One of the service projects that I’ve done with each of my children is taking them to the Urban Hope training center in Philadelphia. In the Kensington area, the violent crime rate is roughly 30% higher (328 violent crimes per 10,000 residents) than in Philadelphia overall (242 violent crimes per 10,000 people). Drug abuse is prevalent. I’ll bet you a steak dinner that these crimes are drastically underreported.
It was my 12-year-old daughter’s turn to get exposed to a world quite different from small-town Northern Indiana, where we live. We fed homeless people while they were openly injecting drugs at a local park. We handed food boxes out in the local neighborhood.
It was heartbreaking to see what I saw in Philly. Since I was there four years ago, a bad neighborhood got worse. Through the eyes of experience, I noticed increased divisionism at a place already suffering from division. People groups competing for status. I saw more gang tags, more non-American flags on display, more loud territory marking music, and more separation between people. We saw plenty of signs of increased violence. We found deformed 9mm bullets that glanced off the stone of the local church as we were cleaning up the street.
The tension in the neighborhood was palpable. It felt like a powder keg that could go off with the right spark. The Walmart where we went to buy food and water to hand out to homeless addicts at “needle park” was ransacked twice during the riots. It was strange to be shopping at a place where the National Guard deployed to hold space in the recent violence.
It was a mess of a place.
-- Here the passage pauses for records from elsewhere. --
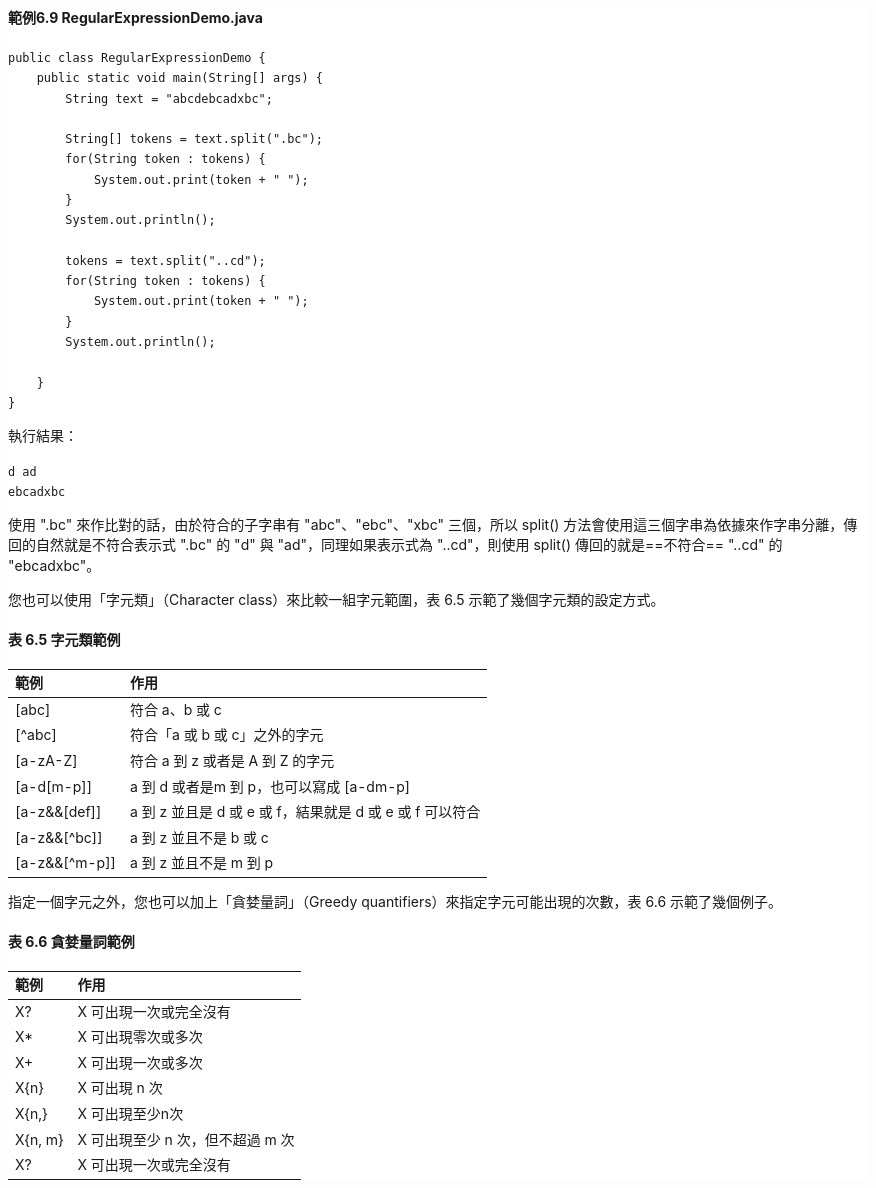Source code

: #### **範例6.9  RegularExpressionDemo.java**
```java=
public class RegularExpressionDemo {
    public static void main(String[] args) {
        String text = "abcdebcadxbc";

        String[] tokens = text.split(".bc");
        for(String token : tokens) {
            System.out.print(token + " ");
        }
        System.out.println();

        tokens = text.split("..cd");
        for(String token : tokens) {
            System.out.print(token + " ");
        }
        System.out.println();

    }
}
```

執行結果：

    d ad
    ebcadxbc
    
使用 ".bc" 來作比對的話，由於符合的子字串有 "abc"、"ebc"、"xbc" 三個，所以 split() 方法會使用這三個字串為依據來作字串分離，傳回的自然就是不符合表示式 ".bc" 的 "d" 與 "ad"，同理如果表示式為 "..cd"，則使用 split() 傳回的就是==不符合== "..cd" 的 "ebcadxbc"。

您也可以使用「字元類」（Character class）來比較一組字元範圍，表 6.5 示範了幾個字元類的設定方式。

#### **表 6.5 字元類範例**
| 範例          | 作用 |
|:--------------|:--|
| [abc]	        | 符合 a、b 或 c |
| [^abc]	    | 符合「a 或 b 或 c」之外的字元 |
| [a-zA-Z]	    | 符合 a 到 z 或者是 A 到 Z 的字元 |
| [a-d[m-p]]	| a 到 d 或者是m 到 p，也可以寫成 [a-dm-p] |
| [a-z&&[def]]	| a 到 z 並且是 d 或 e 或 f，結果就是 d 或 e 或 f 可以符合 |
| [a-z&&[^bc]]	| a 到 z 並且不是 b 或 c |
| [a-z&&[^m-p]]	| a 到 z 並且不是 m 到 p |

指定一個字元之外，您也可以加上「貪婪量詞」（Greedy quantifiers）來指定字元可能出現的次數，表 6.6 示範了幾個例子。

#### **表 6.6 貪婪量詞範例**
| 範例      | 作用 |
|:--------- |:-- |
| X?	    | X 可出現一次或完全沒有 |
| X*	    | X 可出現零次或多次 |
| X+	    | X 可出現一次或多次 |
| X{n}	    | X 可出現 n 次 |
| X{n,}	    | X 可出現至少n次 |
| X{n, m}   | X 可出現至少 n 次，但不超過 m 次 |
| X?	    | X 可出現一次或完全沒有 |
We were the first team there in around 18 months.
I did not care what a person looked like or what language they spoke. From the local police we bought dinner for, to the inexperienced young leader, to the locals walking down the street, to our group, I just listened and loved the best that I could, person by person. I met people where they were, listened, and did my best to pass on some hope and encouragement. This is how we teach our kids by example.
I know it’s been a rough 18 months between COVID and the political crap. We’ve all been off our rhythm in one way or another. But, it’s beyond time to get back to work. I hope you’ll find a way to get involved and not just admire problems from a distance. It’s time to get back to work.